Key Benefits and Value Drivers
- Speed of Innovation: Gets the right data to the right place across the R&D spectrum quickly and efficiently.
- ROI on Data Assets: Clean, quality R&D data readily available from a single central source maximizes derived value.
- Reduced Time to Market: FAIR data harmonized across multiple scientific domains enables researchers to apply AI tools and generate faster insights.
- AI-Driven Research: Prepares data for cutting-edge AI applications, enabling smarter data management and better science outcomes.
- Secure Data Sharing: Provides a controlled platform for secure data sharing, replacing insecure methods such as email or FTP and protecting data from loss when personnel leave.
Deployment, Integrations, and Compliance
- The platform integrates seamlessly with existing storage systems and scientific workflows, requiring no data migration.
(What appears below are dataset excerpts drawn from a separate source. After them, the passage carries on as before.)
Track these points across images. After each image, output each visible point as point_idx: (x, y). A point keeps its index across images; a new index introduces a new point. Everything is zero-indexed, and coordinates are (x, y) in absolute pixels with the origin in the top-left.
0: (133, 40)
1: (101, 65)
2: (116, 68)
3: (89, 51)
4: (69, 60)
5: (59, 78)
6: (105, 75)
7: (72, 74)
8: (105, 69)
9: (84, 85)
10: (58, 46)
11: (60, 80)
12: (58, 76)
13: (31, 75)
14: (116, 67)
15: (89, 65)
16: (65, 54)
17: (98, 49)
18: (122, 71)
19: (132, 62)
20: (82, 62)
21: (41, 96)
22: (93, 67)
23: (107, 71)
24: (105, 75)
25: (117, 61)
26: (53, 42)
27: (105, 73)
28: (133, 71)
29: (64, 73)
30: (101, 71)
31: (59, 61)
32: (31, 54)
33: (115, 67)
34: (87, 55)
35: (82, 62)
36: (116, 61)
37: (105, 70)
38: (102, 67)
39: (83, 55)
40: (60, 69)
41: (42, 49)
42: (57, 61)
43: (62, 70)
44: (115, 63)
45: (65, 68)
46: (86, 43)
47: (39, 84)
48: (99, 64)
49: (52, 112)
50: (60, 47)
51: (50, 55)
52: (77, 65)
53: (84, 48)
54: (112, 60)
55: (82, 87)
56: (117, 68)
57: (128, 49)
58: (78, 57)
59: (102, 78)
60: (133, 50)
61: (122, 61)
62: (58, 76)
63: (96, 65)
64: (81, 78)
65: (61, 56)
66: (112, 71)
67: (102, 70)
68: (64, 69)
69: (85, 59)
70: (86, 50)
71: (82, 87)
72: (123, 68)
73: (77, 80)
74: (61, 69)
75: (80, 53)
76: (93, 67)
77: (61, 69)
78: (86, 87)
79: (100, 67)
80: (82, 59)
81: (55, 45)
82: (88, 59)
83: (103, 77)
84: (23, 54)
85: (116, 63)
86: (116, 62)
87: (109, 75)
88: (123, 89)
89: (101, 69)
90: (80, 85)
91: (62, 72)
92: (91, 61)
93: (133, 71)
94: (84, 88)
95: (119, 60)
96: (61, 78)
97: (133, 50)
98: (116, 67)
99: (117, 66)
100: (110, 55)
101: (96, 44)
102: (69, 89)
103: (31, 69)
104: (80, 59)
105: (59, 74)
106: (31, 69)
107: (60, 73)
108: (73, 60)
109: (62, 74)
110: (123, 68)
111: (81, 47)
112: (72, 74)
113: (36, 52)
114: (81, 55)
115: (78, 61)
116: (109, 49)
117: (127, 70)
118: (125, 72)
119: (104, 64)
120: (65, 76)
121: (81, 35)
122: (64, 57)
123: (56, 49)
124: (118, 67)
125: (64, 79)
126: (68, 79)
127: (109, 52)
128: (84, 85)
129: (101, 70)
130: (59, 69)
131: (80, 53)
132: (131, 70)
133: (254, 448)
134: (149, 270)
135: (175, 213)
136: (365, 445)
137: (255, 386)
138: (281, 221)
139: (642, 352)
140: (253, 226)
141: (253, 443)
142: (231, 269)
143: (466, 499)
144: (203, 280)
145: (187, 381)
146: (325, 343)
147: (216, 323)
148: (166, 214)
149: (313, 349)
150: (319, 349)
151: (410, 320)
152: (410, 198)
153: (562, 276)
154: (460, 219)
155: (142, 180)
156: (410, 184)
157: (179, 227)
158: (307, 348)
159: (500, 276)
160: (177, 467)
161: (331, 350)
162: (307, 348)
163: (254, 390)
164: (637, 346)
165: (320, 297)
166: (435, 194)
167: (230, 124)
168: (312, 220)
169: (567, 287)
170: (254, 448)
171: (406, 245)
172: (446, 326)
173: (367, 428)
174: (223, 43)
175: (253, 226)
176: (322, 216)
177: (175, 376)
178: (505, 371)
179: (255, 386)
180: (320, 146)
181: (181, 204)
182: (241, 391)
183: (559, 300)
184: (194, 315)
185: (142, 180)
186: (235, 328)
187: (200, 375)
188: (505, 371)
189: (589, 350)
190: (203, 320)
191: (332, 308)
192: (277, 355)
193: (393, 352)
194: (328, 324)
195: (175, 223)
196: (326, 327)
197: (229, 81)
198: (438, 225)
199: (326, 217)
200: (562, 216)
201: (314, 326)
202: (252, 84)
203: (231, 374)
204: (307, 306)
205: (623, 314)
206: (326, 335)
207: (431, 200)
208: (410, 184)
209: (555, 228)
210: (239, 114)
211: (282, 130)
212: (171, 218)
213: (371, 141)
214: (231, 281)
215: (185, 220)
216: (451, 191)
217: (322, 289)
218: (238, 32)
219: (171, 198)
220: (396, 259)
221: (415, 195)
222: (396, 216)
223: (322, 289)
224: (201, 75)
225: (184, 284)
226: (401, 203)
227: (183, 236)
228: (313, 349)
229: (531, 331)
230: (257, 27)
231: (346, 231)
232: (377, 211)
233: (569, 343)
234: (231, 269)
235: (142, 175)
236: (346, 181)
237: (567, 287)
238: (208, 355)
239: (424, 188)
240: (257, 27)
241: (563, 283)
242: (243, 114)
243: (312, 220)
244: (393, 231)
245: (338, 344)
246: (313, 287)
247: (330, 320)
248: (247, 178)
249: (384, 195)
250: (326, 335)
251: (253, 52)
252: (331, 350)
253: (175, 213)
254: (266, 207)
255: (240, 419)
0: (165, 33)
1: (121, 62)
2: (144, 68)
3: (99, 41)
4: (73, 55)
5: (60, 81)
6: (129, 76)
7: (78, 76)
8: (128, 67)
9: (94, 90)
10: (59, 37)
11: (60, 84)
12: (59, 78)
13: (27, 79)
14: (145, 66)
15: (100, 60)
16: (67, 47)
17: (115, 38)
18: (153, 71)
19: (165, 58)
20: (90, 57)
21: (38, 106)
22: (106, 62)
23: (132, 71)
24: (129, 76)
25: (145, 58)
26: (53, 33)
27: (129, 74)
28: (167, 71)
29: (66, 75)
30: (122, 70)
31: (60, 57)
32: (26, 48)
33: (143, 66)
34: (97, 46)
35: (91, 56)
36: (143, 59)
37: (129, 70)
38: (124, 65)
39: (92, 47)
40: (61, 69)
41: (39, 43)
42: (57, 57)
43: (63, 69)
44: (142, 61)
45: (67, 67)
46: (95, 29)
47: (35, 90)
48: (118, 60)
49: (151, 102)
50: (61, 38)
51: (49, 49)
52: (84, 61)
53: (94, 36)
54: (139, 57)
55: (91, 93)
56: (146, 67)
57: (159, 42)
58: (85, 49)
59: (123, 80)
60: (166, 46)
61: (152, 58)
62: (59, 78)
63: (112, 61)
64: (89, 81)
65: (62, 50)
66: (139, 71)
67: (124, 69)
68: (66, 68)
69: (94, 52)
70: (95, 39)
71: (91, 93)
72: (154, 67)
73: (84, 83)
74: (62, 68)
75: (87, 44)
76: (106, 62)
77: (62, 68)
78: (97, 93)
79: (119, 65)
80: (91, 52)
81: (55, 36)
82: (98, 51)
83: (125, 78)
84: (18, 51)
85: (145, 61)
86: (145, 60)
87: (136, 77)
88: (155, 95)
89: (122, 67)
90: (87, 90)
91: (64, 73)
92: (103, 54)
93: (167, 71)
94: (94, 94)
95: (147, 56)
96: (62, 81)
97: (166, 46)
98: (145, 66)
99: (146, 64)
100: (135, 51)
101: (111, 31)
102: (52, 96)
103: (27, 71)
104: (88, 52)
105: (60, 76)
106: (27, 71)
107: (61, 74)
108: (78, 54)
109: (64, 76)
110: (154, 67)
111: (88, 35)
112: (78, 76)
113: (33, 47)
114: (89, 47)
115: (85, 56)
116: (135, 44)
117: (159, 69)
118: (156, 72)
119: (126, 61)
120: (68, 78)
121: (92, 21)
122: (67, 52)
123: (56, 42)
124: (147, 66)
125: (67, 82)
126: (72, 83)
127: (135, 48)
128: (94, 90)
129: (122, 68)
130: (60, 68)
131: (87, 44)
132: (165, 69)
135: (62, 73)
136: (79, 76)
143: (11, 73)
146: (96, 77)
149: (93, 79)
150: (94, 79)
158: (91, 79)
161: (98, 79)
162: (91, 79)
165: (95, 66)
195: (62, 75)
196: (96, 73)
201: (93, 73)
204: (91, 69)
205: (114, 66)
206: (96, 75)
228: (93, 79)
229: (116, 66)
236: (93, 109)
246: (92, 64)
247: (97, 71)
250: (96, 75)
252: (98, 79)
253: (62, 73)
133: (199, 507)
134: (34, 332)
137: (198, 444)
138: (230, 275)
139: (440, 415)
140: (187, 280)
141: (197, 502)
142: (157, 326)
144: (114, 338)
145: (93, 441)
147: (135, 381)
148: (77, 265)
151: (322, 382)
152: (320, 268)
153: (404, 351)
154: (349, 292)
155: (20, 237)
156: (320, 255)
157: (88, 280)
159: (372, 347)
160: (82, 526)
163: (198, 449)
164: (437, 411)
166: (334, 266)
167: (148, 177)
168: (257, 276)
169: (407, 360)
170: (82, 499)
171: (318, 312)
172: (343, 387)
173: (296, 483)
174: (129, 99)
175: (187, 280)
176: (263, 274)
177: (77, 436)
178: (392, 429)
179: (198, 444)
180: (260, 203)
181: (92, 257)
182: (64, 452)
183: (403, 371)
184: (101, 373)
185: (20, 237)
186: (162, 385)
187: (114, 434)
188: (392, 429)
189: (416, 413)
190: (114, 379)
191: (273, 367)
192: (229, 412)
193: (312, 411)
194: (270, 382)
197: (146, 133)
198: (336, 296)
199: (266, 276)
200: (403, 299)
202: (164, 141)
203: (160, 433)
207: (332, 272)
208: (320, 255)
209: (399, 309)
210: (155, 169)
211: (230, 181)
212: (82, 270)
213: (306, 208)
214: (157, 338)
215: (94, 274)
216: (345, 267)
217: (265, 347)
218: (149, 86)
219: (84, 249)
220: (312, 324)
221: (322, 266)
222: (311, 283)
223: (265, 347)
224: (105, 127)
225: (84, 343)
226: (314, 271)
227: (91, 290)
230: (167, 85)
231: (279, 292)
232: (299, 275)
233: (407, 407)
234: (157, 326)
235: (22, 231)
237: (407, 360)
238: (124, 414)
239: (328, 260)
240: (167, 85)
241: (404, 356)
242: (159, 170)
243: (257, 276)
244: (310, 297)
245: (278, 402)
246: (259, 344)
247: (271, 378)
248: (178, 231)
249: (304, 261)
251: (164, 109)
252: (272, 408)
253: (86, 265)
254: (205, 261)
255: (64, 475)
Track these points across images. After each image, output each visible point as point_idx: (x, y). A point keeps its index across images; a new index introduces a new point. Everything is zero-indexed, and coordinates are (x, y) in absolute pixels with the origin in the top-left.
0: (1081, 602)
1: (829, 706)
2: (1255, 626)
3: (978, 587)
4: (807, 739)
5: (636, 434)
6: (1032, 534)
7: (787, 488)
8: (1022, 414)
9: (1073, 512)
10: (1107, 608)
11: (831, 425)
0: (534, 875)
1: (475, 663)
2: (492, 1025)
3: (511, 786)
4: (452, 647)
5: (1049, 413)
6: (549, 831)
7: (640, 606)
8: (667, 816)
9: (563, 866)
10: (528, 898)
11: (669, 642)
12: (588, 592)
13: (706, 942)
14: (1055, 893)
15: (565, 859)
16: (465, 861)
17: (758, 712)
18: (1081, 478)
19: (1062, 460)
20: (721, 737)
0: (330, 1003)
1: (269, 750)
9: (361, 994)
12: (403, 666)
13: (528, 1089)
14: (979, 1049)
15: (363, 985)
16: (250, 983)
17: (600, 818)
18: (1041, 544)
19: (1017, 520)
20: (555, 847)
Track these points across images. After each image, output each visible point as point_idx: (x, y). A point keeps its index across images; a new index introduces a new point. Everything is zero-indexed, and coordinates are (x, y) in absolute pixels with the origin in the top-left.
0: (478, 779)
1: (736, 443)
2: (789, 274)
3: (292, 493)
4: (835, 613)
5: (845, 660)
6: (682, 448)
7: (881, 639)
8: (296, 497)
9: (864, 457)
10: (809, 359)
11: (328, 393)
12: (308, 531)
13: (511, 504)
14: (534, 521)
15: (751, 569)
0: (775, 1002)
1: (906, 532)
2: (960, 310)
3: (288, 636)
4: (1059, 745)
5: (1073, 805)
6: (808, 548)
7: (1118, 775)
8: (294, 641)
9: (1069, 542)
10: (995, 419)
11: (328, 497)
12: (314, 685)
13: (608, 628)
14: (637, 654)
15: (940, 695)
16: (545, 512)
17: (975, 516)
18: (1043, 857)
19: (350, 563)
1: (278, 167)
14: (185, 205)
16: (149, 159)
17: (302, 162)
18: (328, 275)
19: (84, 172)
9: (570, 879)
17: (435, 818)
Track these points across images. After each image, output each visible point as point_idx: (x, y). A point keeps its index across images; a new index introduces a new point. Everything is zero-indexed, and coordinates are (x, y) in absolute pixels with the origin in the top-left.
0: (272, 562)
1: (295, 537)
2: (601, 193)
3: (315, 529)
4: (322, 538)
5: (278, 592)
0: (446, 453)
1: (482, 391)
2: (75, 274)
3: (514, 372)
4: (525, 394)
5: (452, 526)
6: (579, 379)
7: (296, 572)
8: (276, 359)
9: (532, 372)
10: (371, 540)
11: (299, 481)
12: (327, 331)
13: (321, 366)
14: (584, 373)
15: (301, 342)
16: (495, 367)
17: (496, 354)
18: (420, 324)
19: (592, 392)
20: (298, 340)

- API connectivity is supported through a Swagger-based API system, along with pre-built script libraries for automation.
- ODM enforces FAIR data principles with customizable ontologies and automated data structuring to ensure compliance with life science data standards.
- The deployment experience has been described by customers as professional, efficient, and supported by a highly approachable technical team.
Customers and Industry Recognition
- Trusted by top-10 biopharma companies, including AstraZeneca, where ODM enables scientists and bioinformaticians to harness omics data for faster and more relevant drug discovery and translational research.
- Used by agriscience organizations including Bayer Crop Science and Bejo, where the platform has helped bring products to market faster and more efficiently.
- Adopted by leading academic institutions such as the Wellcome Sanger Institute, enabling research groups to securely manage and easily find knowledge about projects, methods, and analysis datasets.
- Applied in agriscience data science initiatives to facilitate full utilization of collected research data, generating insights to improve delivery of products and services to farmers.
Since its founding, Genestack has grown into a fast-growing, well-funded company with a loyal and expanding customer base. Over the past several years, the company has significantly increased its presence across the pharma, agriculture, and academic industries, and continues to advance its platform with agentic AI approaches that unlock new levels of optimization for life science data workflows.